In the rating system, third-party certifiers audit farms and rate animal welfare practices and conditions starting at Step 1 (“no crates, cages or crowding”) to Step 5-plus (“animals spend their entire lives on one farm”).

Canadian producers currently supplying Whole Foods with product have all received Step certification, the company said in a release. Colour-coded signs and stickers in Whole Foods Markets’ meat departments identify the products’ Step ratings, and Step-rated options are now available at all six Canadian stores, the company added.

Whole Foods has had a similar program in place at its six U.K. stores since 2007, and launched the Global Animal Partnership program at its 300-odd U.S. stores this past February.
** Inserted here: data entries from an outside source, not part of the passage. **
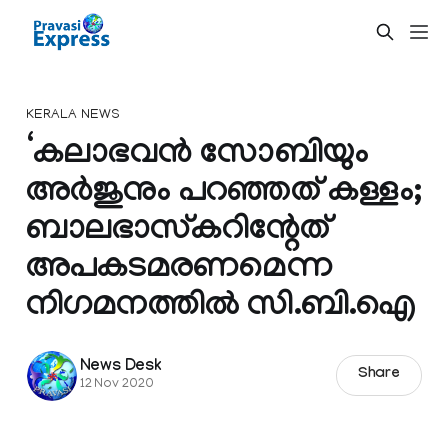
KERALA NEWS
‘കലാഭവൻ സോബിയും
അർജുനും പറഞ്ഞത് കള്ളം;
ബാലഭാസ്‌കറിന്റേത്‌
അപകടമരണമെന്ന
നിഗമനത്തില്‍ സി.ബി.ഐ
News Desk
Share
12 Nov 2020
“Additional species will receive rating as Global Animal Partnership standards are completed,” the company said Wednesday.

“Remarkable”

“In my 20 years of working with ranchers and farmers in Ontario and across Canada, this is the largest commitment to improving farm animal welfare that I have seen,” Anne Malleau, the global animal production and welfare co-ordinator for Austin, Tex.-based Whole Foods, said in the company’s release.

“Producers need to meet approximately 100 requirements to get a Step 1 certification, so achieving the first level is a remarkable accomplishment.”

Vincent Breton, president of Riviere-du-Loup, Que. pork processor Les Viandes duBreton, a Whole Foods supplier, described the 5-Step system as a “forward-thinking” program.

“Like many animals, pigs are happiest when they’re in their natural surroundings, doing the things they love to do, like roam free without being crowded,” he said in Whole Foods’ release. “Having a Step 1 rating, my pigs do just that. They live in a comfortable environment, which can only lead to a higher-quality product.”